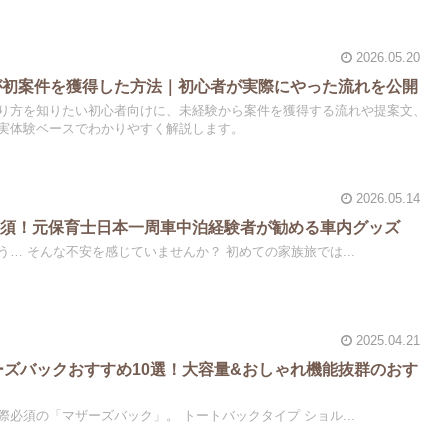
2026.05.20
が初案件を獲得した方法｜初心者が実際にやった流れを公開
取り方を知りたい初心者向けに、未経験から案件を獲得する流れや提案文、
実体験ベースでわかりやすく解説します。
2026.05.14
必須！元保育士日本一周車中泊経験者が勧める車内グッズ
… そんな不安を感じていませんか？ 初めての家族旅では...
2025.04.21
ザーズバックおすすめ10選！大容量&おしゃれ機能抜群のおす
必須の「マザーズバック」。 トートバックタイプ ショル...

::::

## Your goal
When you copy the records above, keep every word exact and drop the pictures.

## Task result
2026.05.20
が初案件を獲得した方法｜初心者が実際にやった流れを公開
取り方を知りたい初心者向けに、未経験から案件を獲得する流れや提案文、
実体験ベースでわかりやすく解説します。
2026.05.14
必須！元保育士日本一周車中泊経験者が勧める車内グッズ
… そんな不安を感じていませんか？ 初めての家族旅では...
2025.04.21
ザーズバックおすすめ10選！大容量&おしゃれ機能抜群のおす
必須の「マザーズバック」。 トートバックタイプ ショル...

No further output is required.